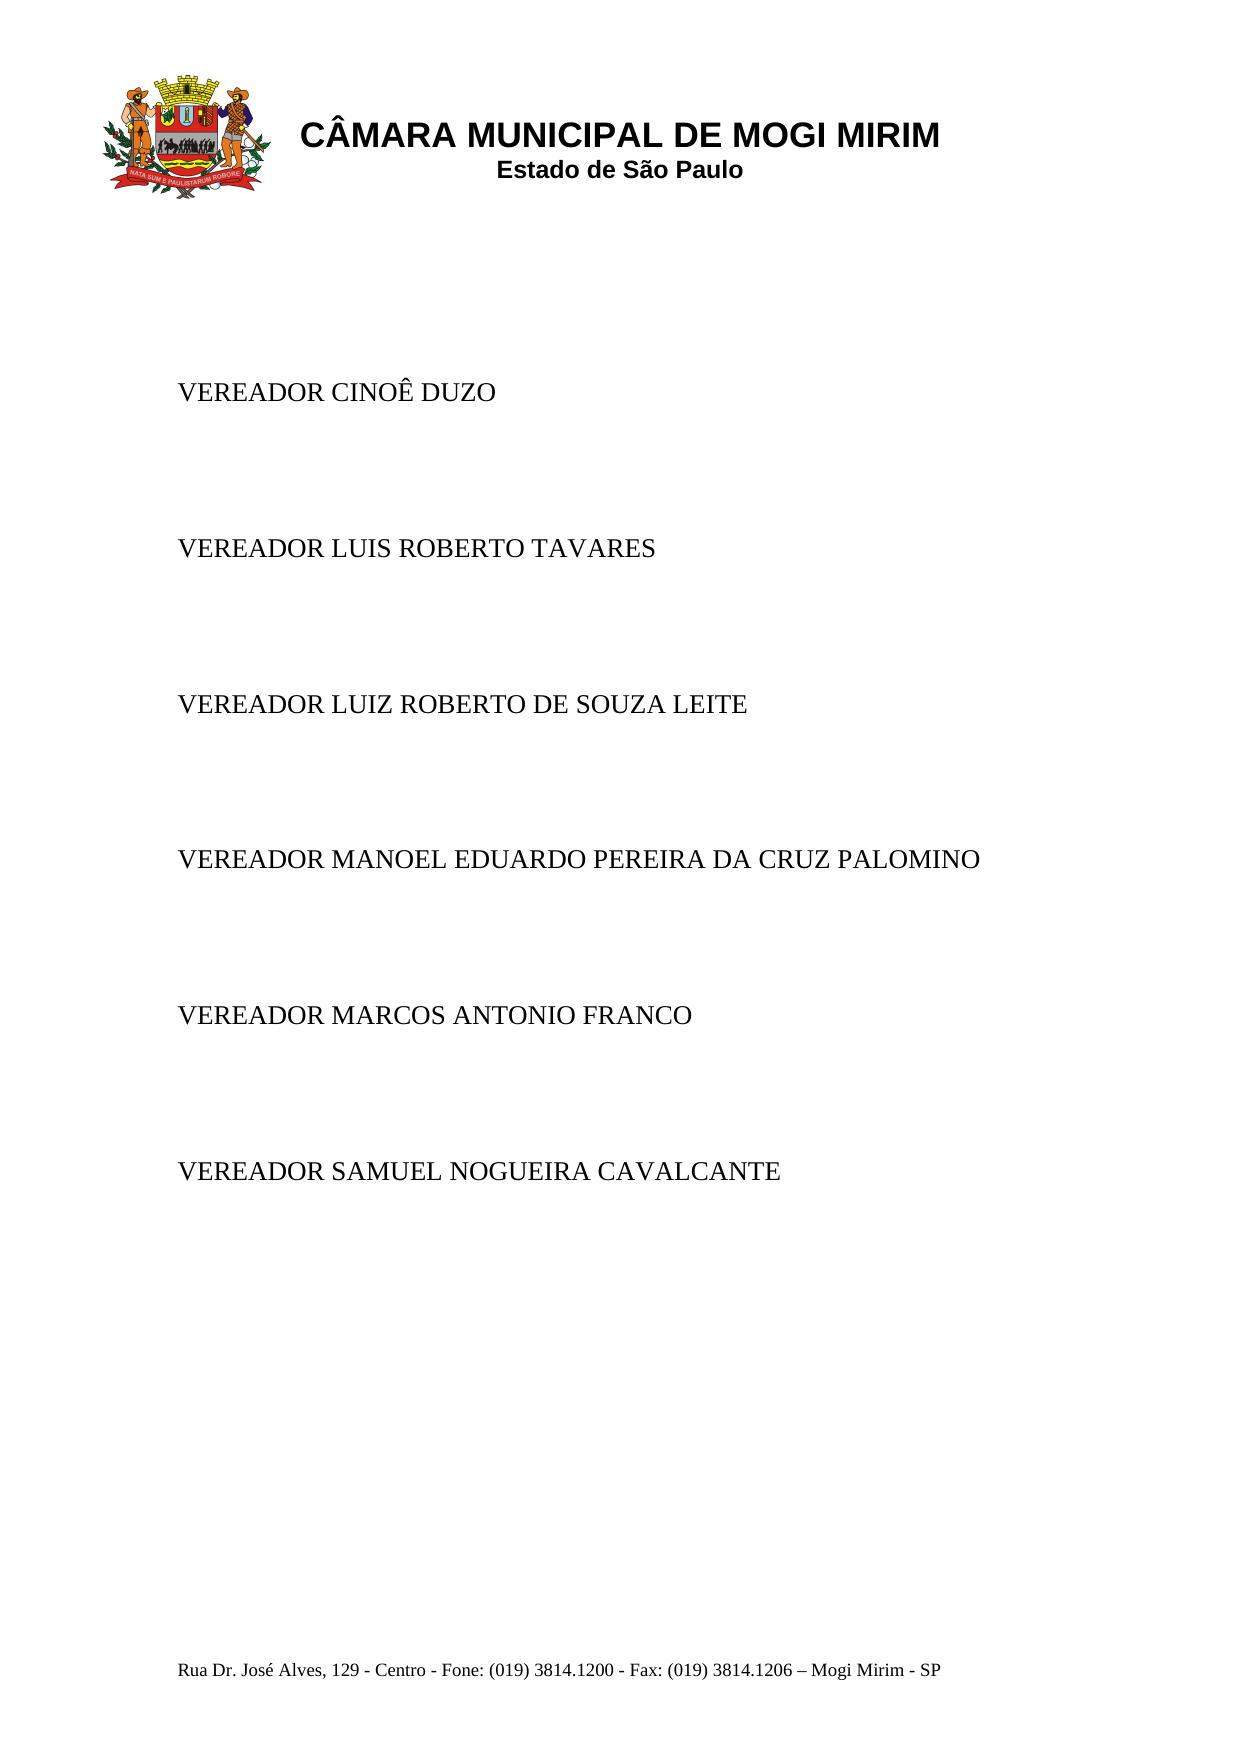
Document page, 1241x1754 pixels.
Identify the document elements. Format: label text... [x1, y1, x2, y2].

text VEREADOR LUIZ ROBERTO DE SOUZA LEITE [177, 688, 1063, 719]
picture [101, 75, 272, 199]
text VEREADOR MARCOS ANTONIO FRANCO [177, 999, 1063, 1031]
text VEREADOR CINOÊ DUZO [177, 376, 1063, 408]
text VEREADOR SAMUEL NOGUEIRA CAVALCANTE [177, 1155, 1063, 1186]
text VEREADOR MANOEL EDUARDO PEREIRA DA CRUZ PALOMINO [177, 844, 1063, 875]
text VEREADOR LUIS ROBERTO TAVARES [177, 532, 1063, 563]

— PROBLEM DETAILS —
Restate each entry verbatim and skip every image.

— ANSWER FOR THIS EXERCISE —
Document page, 1241x1754 pixels.
Identify the document elements. Format: label text... [x1, y1, x2, y2].

text VEREADOR LUIZ ROBERTO DE SOUZA LEITE [177, 688, 1063, 719]
picture [101, 75, 272, 199]
text VEREADOR MARCOS ANTONIO FRANCO [177, 999, 1063, 1031]
text VEREADOR CINOÊ DUZO [177, 376, 1063, 408]
text VEREADOR SAMUEL NOGUEIRA CAVALCANTE [177, 1155, 1063, 1186]
text VEREADOR MANOEL EDUARDO PEREIRA DA CRUZ PALOMINO [177, 844, 1063, 875]
text VEREADOR LUIS ROBERTO TAVARES [177, 532, 1063, 563]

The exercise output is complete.